Exercise instructions →
Please turn the lines of the data between the line holding "and in my pride I will admit, it" and the line holding "followed, with sun bright", inclusive, into a JSON list of strings with one string per line and blank lines omitted.

Start of Dataset records

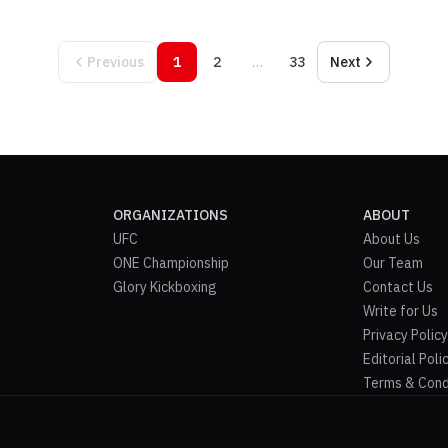
Previous
1
2
…
33
Next
ORGANIZATIONS
ABOUT
UFC
About Us
ONE Championship
Our Team
Glory Kickboxing
Contact Us
Write for Us
Privacy Policy
Editorial Poli
Terms & Cond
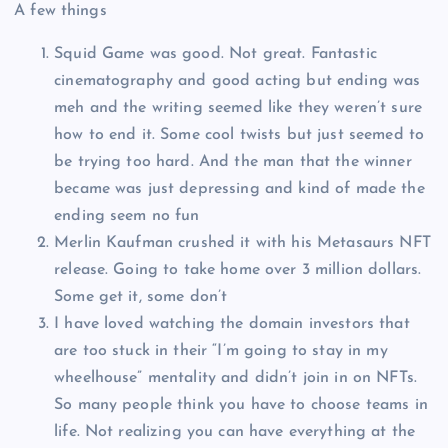
A few things
Squid Game was good. Not great. Fantastic
cinematography and good acting but ending was
meh and the writing seemed like they weren’t sure
how to end it. Some cool twists but just seemed to
be trying too hard. And the man that the winner
became was just depressing and kind of made the
ending seem no fun
Merlin Kaufman crushed it with his Metasaurs NFT
release. Going to take home over 3 million dollars.
Some get it, some don’t
I have loved watching the domain investors that
are too stuck in their “I’m going to stay in my
wheelhouse” mentality and didn’t join in on NFTs.
So many people think you have to choose teams in
life. Not realizing you can have everything at the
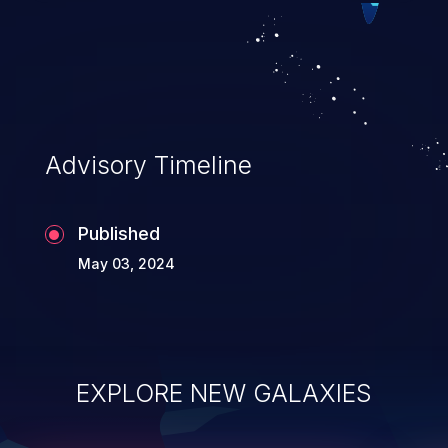
Advisory Timeline
Published
May 03, 2024
EXPLORE NEW GALAXIES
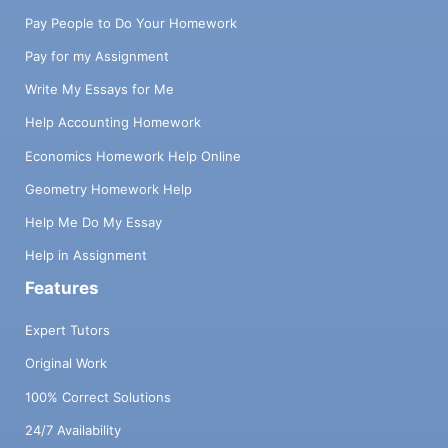
Pay People to Do Your Homework
Pay for my Assignment
Write My Essays for Me
Help Accounting Homework
Economics Homework Help Online
Geometry Homework Help
Help Me Do My Essay
Help in Assignment
Features
Expert Tutors
Original Work
100% Correct Solutions
24/7 Availability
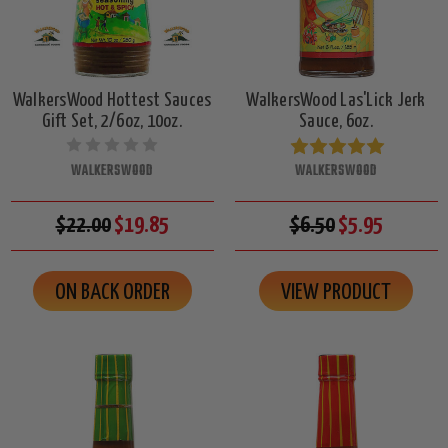
WalkersWood Hottest Sauces
WalkersWood Las'Lick Jerk
Gift Set, 2/6oz, 10oz.
Sauce, 6oz.
WALKERSWOOD
WALKERSWOOD
$22.00
$19.85
$6.50
$5.95
ON BACK ORDER
VIEW PRODUCT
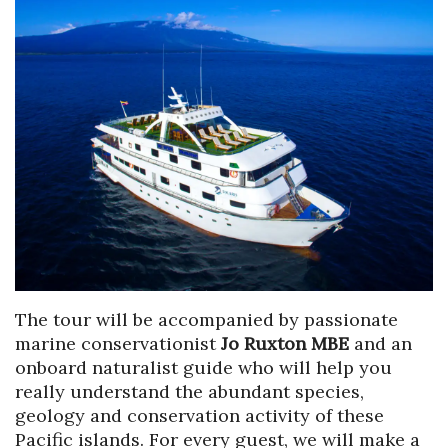
The tour will be accompanied by passionate
marine conservationist
Jo Ruxton MBE
and an
onboard naturalist guide who will help you
really understand the abundant species,
geology and conservation activity of these
Pacific islands. For every guest, we will make a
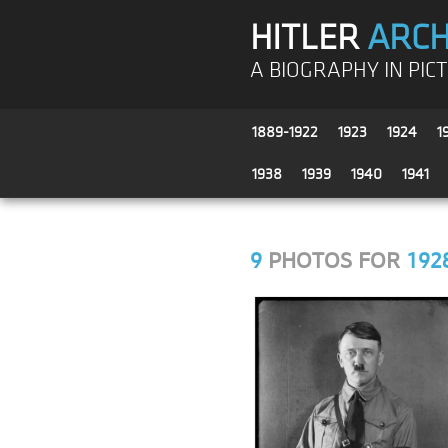
HITLER
ARCH
A BIOGRAPHY IN PIC
1889-1922
1923
1924
1
1938
1939
1940
1941
9
PHOTOS FOR
192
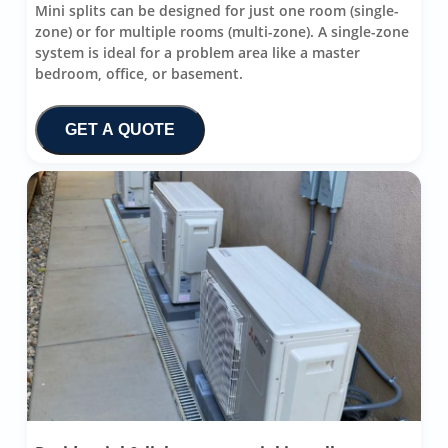
Mini splits can be designed for just one room (single-
zone) or for multiple rooms (multi-zone). A single-zone
system is ideal for a problem area like a master
bedroom, office, or basement.
GET A QUOTE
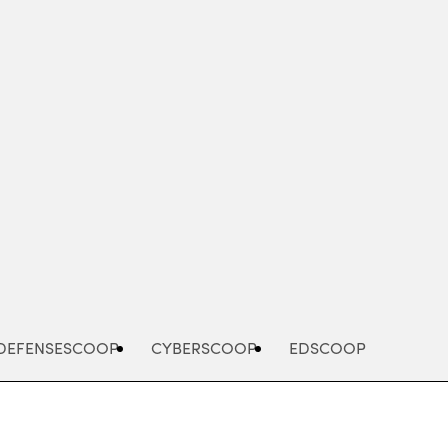
Advertisement
DEFENSESCOOP
CYBERSCOOP
EDSCOOP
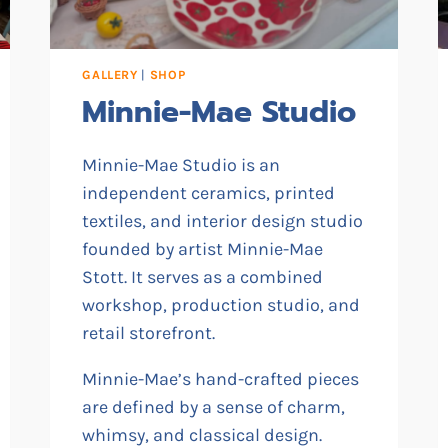
GALLERY
|
SHOP
Minnie-Mae Studio
Minnie-Mae Studio is an
independent ceramics, printed
textiles, and interior design studio
founded by artist Minnie-Mae
Stott. It serves as a combined
workshop, production studio, and
retail storefront.
Minnie-Mae’s hand-crafted pieces
are defined by a sense of charm,
whimsy, and classical design.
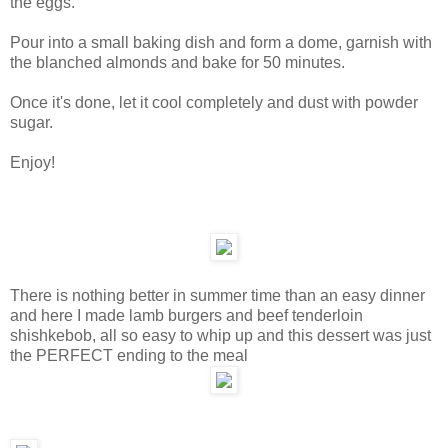
the eggs.
Pour into a small baking dish and form a dome, garnish with
the blanched almonds and bake for 50 minutes.
Once it's done, let it cool completely and dust with powder
sugar.
Enjoy!
There is nothing better in summer time than an easy dinner
and here I made lamb burgers and beef tenderloin
shishkebob, all so easy to whip up and this dessert was just
the PERFECT ending to the meal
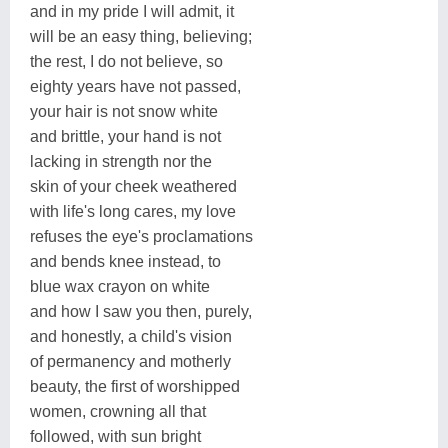
and in my pride I will admit, it
will be an easy thing, believing;
the rest, I do not believe, so
eighty years have not passed,
your hair is not snow white
and brittle, your hand is not
lacking in strength nor the
skin of your cheek weathered
with life's long cares, my love
refuses the eye's proclamations
and bends knee instead, to
blue wax crayon on white
and how I saw you then, purely,
and honestly, a child's vision
of permanency and motherly
beauty, the first of worshipped
women, crowning all that
followed, with sun bright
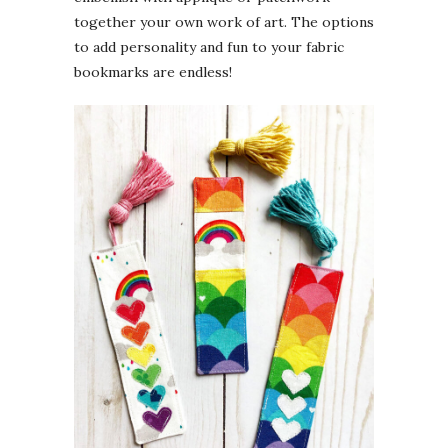
together your own work of art. The options
to add personality and fun to your fabric
bookmarks are endless!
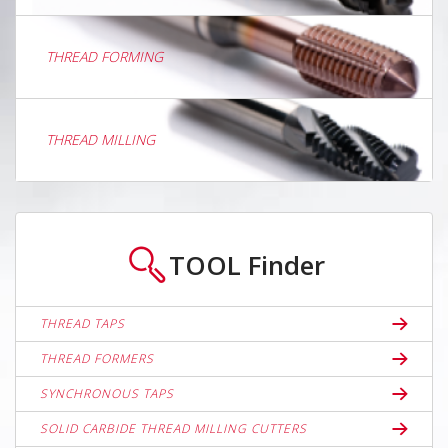
THREAD FORMING
THREAD MILLING
TOOL
Finder
THREAD TAPS
THREAD FORMERS
SYNCHRONOUS TAPS
SOLID CARBIDE THREAD MILLING CUTTERS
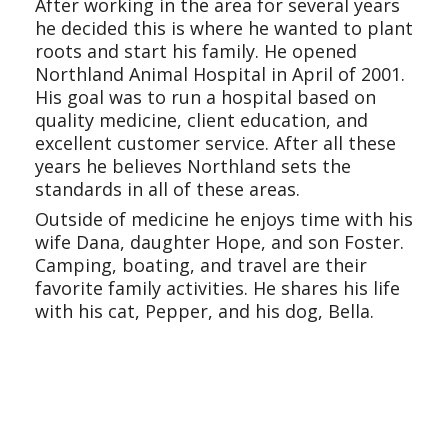
After working in the area for several years
he decided this is where he wanted to plant
roots and start his family. He opened
Northland Animal Hospital in April of 2001.
His goal was to run a hospital based on
quality medicine, client education, and
excellent customer service. After all these
years he believes Northland sets the
standards in all of these areas.
Outside of medicine he enjoys time with his
wife Dana, daughter Hope, and son Foster.
Camping, boating, and travel are their
favorite family activities. He shares his life
with his cat, Pepper, and his dog, Bella.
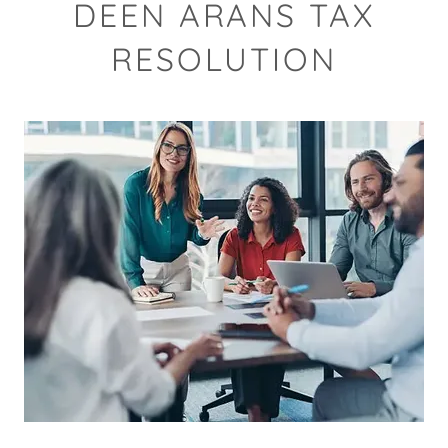
DEEN ARANS TAX
RESOLUTION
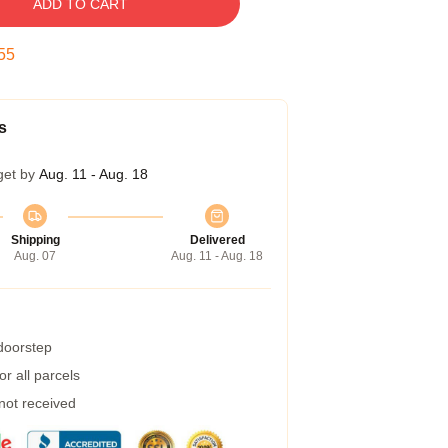
ADD TO CART
54
s
get by
Aug. 11 - Aug. 18
Shipping
Delivered
Aug. 07
Aug. 11 - Aug. 18
 doorstep
r all parcels
 not received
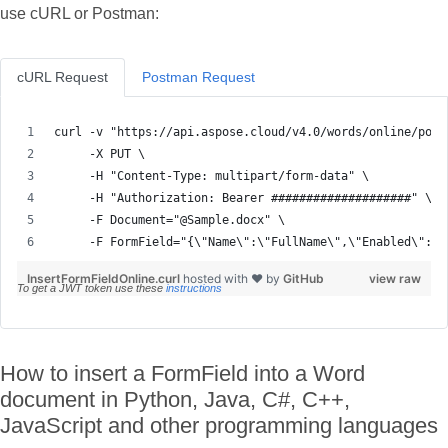
use cURL or Postman:
cURL Request
Postman Request
     -F FormField="{\"Name\":\"FullName\",\"Enabled\":tr
InsertFormFieldOnline.curl
hosted with ❤ by
GitHub
view raw
To get a JWT token use these
instructions
How to insert a FormField into a Word
document in Python, Java, C#, C++,
JavaScript and other programming languages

End of Dataset records

Your solution →
[
  "and in my pride I will admit, it",
  "will be an easy thing, believing;",
  "the rest, I do not believe, so",
  "eighty years have not passed,",
  "your hair is not snow white",
  "and brittle, your hand is not",
  "lacking in strength nor the",
  "skin of your cheek weathered",
  "with life's long cares, my love",
  "refuses the eye's proclamations",
  "and bends knee instead, to",
  "blue wax crayon on white",
  "and how I saw you then, purely,",
  "and honestly, a child's vision",
  "of permanency and motherly",
  "beauty, the first of worshipped",
  "women, crowning all that",
  "followed, with sun bright"
]